Mijn complottheorietje is dat al die advocaten van de belastingdienst steeds weer dezelfde rechters zien in dezelfde rechtbank waar ze steeds weer komen. En dat na een tijdje, al jaren geleden, er wel een consensus is over hoe je het belastingrecht moet interpreteren. Namelijk Artikel 3.146 en Artikel 11 Wet algemene bepalingen: “De regter moet volgens de wet regt spreken: hij mag in geen geval de innerlijke waarde of billijkheid der wet beoordeelen.” Met de eerste kunnen ze gewoon alles makkelijk uitrekenen en weigeren om te kijken naar de persoon, met 11 manen ze alle rechters om niet, ik herhaal niet iets te zeggen over de effecten van het handelen van de belastingdienst.

En alle rechters gaan hier in mee.

Met mijn complottheorietje is het toeslagenschandaal ook makkelijk te begrijpen. Er zijn namelijk geen belastingrechters die iets tegen een advocaat van de belastingdienst zegt.

Rechtbank Arnhem

Ik heb zelf een jaar moeten wachten voordat de zaak voorkwam, vandaag 10 augustus 2023, over de belastingaanslag van 2020. Waarom het zolang duurde heeft twee redenen:

  1. Er zijn heel veel mensen die beroep aantekenen
  2. De belastingdienst krijgt alle tijd van Arnhem

De belastingdienst krijgt het ene privilege na het andere. Op 19 april 2022 dien ik mijn beroep in bij de Rechtspraak. Dan blijft het heel lang stil. Steeds wordt er pas actie ondernomen nadat ik aan de telefoon heb gehangen. Het duurt heel lang voordat er een zaaknummer is. Ik krijg dan te horen dat het nog onbekend is wanneer de zaak zal voorkomen, want er zijn vele beroepen tegen de Belastingdienst (duh). Eerst wordt het zomer 2022, dan november 2022 en dan voorjaar 2023. Als ik begin 2023 weer bel blijkt er helemaal niks op de rol te staan en dan pas gaat iemand mijn zaak voordragen aan de planners. Ook dan pas wordt de Belastingdienst op de hoogte gesteld en kunnen zij een verweerschrift schrijven. Daar is een termijn voor, uit mijn hoofd twee weken. Denkt iemand dat de Belastingdienst zich houdt aan de termijn? Nee, natuurlijk niet maar wat veel erger is, de Rechtspraak laat dat toe. Het verweerschrift komt te laat binnen maar de rechtbank wacht rustig tot dat het wel arriveert en dan pas word ik op de hoogte gesteld.
Nogmaals, alles ligt stil en nadat ik zelf aan de bel trek wordt er weer een stapje gezet.

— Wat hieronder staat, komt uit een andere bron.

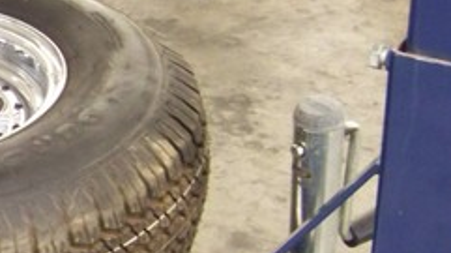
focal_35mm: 114
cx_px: -75
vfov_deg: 10.6
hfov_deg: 18.0
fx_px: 1362
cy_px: 160
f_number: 2.8
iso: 400
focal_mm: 5.85
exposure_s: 1/6
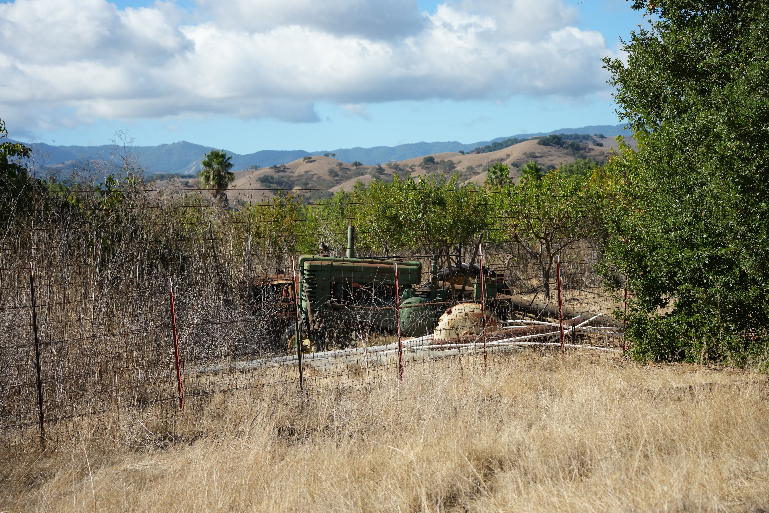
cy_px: 256
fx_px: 1559
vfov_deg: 18.7
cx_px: 384
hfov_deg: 27.7
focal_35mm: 73
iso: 640
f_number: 5
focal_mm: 73
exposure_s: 1/2500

Dit alles maakte dat ik in mijn beroep, dat heb ik tussentijds geüpdatet, ook maar eerlijk aan de rechter heb geschreven dat ik het gevoel heb om een uitwedstrijd te spelen en al met 0-1 achter sta.

Uitspraak

Nu is het zes weken wachten op de brief waarin de uitspraak staat van de rechter. En zoals een goede rechter betaamt heb ik geen idee of hij het helemaal met mij eens is of dat hij dacht “daar heb ik weer zo’n malloot in mijn rechtszaal“.

Over zes weken (21 september) hoop ik meer te weten.